◆ Instructions to follow: Please write out the data below once more, exactly as it stands.

Items from a data source

______________________________

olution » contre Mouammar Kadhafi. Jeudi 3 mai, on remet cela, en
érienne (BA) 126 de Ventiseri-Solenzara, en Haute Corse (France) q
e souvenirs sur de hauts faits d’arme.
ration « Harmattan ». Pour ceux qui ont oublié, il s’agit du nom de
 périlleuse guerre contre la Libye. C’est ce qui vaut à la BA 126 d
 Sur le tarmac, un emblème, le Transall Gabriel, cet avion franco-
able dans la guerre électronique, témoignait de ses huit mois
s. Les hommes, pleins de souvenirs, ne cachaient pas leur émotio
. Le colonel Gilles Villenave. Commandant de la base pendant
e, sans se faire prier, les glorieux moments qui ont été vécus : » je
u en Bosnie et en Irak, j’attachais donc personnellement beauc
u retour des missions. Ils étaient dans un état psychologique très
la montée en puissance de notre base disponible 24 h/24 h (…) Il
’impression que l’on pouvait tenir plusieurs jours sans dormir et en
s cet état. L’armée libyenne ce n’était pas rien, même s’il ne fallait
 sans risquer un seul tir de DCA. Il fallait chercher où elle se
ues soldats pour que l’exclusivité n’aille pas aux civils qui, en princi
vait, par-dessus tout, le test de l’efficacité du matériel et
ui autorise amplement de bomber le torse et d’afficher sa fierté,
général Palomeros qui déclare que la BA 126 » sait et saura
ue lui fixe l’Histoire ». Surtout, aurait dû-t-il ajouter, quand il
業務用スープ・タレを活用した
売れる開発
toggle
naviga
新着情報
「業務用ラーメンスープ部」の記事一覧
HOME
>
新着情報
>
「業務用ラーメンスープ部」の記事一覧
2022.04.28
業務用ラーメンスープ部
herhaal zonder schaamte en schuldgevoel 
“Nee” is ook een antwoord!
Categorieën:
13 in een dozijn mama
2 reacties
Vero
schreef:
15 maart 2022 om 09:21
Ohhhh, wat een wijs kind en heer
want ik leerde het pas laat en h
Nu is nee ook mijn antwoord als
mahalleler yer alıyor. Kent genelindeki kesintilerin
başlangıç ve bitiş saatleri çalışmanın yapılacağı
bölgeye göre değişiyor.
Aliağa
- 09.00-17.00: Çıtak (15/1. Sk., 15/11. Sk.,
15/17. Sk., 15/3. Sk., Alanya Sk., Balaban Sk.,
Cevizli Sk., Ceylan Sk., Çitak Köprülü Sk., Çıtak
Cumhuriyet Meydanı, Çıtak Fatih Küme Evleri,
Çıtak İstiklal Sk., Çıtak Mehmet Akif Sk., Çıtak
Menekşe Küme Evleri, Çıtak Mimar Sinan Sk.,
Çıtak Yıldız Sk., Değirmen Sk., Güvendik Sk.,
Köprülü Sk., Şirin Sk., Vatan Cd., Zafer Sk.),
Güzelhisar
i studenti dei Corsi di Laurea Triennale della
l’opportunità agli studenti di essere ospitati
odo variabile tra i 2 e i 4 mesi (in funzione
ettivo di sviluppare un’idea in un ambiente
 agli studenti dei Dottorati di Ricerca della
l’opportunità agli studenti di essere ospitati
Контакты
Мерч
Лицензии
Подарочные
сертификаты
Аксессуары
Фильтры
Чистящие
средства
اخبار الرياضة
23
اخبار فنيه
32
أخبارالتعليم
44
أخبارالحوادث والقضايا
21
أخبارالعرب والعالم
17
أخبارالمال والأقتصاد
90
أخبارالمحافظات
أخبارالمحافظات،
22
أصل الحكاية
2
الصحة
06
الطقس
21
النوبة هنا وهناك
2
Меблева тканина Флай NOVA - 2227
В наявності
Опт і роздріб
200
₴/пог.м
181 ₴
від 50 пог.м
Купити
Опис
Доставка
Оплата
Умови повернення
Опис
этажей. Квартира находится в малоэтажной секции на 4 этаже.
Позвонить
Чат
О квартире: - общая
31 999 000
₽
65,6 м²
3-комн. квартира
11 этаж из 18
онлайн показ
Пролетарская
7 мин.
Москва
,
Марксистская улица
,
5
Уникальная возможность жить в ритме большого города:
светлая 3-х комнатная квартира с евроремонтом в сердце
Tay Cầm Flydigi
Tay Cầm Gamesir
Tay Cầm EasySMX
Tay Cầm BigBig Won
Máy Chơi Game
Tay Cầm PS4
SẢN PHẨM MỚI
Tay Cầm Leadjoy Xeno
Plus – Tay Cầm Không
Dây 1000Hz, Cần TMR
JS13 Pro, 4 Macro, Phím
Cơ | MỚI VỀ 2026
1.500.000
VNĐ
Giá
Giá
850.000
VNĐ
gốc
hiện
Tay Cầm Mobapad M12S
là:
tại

______________________________

◆ Written solution:
olution » contre Mouammar Kadhafi. Jeudi 3 mai, on remet cela, en
érienne (BA) 126 de Ventiseri-Solenzara, en Haute Corse (France) q
e souvenirs sur de hauts faits d’arme.
ration « Harmattan ». Pour ceux qui ont oublié, il s’agit du nom de
 périlleuse guerre contre la Libye. C’est ce qui vaut à la BA 126 d
 Sur le tarmac, un emblème, le Transall Gabriel, cet avion franco-
able dans la guerre électronique, témoignait de ses huit mois
s. Les hommes, pleins de souvenirs, ne cachaient pas leur émotio
. Le colonel Gilles Villenave. Commandant de la base pendant
e, sans se faire prier, les glorieux moments qui ont été vécus : » je
u en Bosnie et en Irak, j’attachais donc personnellement beauc
u retour des missions. Ils étaient dans un état psychologique très
la montée en puissance de notre base disponible 24 h/24 h (…) Il
’impression que l’on pouvait tenir plusieurs jours sans dormir et en
s cet état. L’armée libyenne ce n’était pas rien, même s’il ne fallait
 sans risquer un seul tir de DCA. Il fallait chercher où elle se
ues soldats pour que l’exclusivité n’aille pas aux civils qui, en princi
vait, par-dessus tout, le test de l’efficacité du matériel et
ui autorise amplement de bomber le torse et d’afficher sa fierté,
général Palomeros qui déclare que la BA 126 » sait et saura
ue lui fixe l’Histoire ». Surtout, aurait dû-t-il ajouter, quand il
業務用スープ・タレを活用した
売れる開発
toggle
naviga
新着情報
「業務用ラーメンスープ部」の記事一覧
HOME
>
新着情報
>
「業務用ラーメンスープ部」の記事一覧
2022.04.28
業務用ラーメンスープ部
herhaal zonder schaamte en schuldgevoel 
“Nee” is ook een antwoord!
Categorieën:
13 in een dozijn mama
2 reacties
Vero
schreef:
15 maart 2022 om 09:21
Ohhhh, wat een wijs kind en heer
want ik leerde het pas laat en h
Nu is nee ook mijn antwoord als
mahalleler yer alıyor. Kent genelindeki kesintilerin
başlangıç ve bitiş saatleri çalışmanın yapılacağı
bölgeye göre değişiyor.
Aliağa
- 09.00-17.00: Çıtak (15/1. Sk., 15/11. Sk.,
15/17. Sk., 15/3. Sk., Alanya Sk., Balaban Sk.,
Cevizli Sk., Ceylan Sk., Çitak Köprülü Sk., Çıtak
Cumhuriyet Meydanı, Çıtak Fatih Küme Evleri,
Çıtak İstiklal Sk., Çıtak Mehmet Akif Sk., Çıtak
Menekşe Küme Evleri, Çıtak Mimar Sinan Sk.,
Çıtak Yıldız Sk., Değirmen Sk., Güvendik Sk.,
Köprülü Sk., Şirin Sk., Vatan Cd., Zafer Sk.),
Güzelhisar
i studenti dei Corsi di Laurea Triennale della
l’opportunità agli studenti di essere ospitati
odo variabile tra i 2 e i 4 mesi (in funzione
ettivo di sviluppare un’idea in un ambiente
 agli studenti dei Dottorati di Ricerca della
l’opportunità agli studenti di essere ospitati
Контакты
Мерч
Лицензии
Подарочные
сертификаты
Аксессуары
Фильтры
Чистящие
средства
اخبار الرياضة
23
اخبار فنيه
32
أخبارالتعليم
44
أخبارالحوادث والقضايا
21
أخبارالعرب والعالم
17
أخبارالمال والأقتصاد
90
أخبارالمحافظات
أخبارالمحافظات،
22
أصل الحكاية
2
الصحة
06
الطقس
21
النوبة هنا وهناك
2
Меблева тканина Флай NOVA - 2227
В наявності
Опт і роздріб
200
₴/пог.м
181 ₴
від 50 пог.м
Купити
Опис
Доставка
Оплата
Умови повернення
Опис
этажей. Квартира находится в малоэтажной секции на 4 этаже.
Позвонить
Чат
О квартире: - общая
31 999 000
₽
65,6 м²
3-комн. квартира
11 этаж из 18
онлайн показ
Пролетарская
7 мин.
Москва
,
Марксистская улица
,
5
Уникальная возможность жить в ритме большого города:
светлая 3-х комнатная квартира с евроремонтом в сердце
Tay Cầm Flydigi
Tay Cầm Gamesir
Tay Cầm EasySMX
Tay Cầm BigBig Won
Máy Chơi Game
Tay Cầm PS4
SẢN PHẨM MỚI
Tay Cầm Leadjoy Xeno
Plus – Tay Cầm Không
Dây 1000Hz, Cần TMR
JS13 Pro, 4 Macro, Phím
Cơ | MỚI VỀ 2026
1.500.000
VNĐ
Giá
Giá
850.000
VNĐ
gốc
hiện
Tay Cầm Mobapad M12S
là:
tại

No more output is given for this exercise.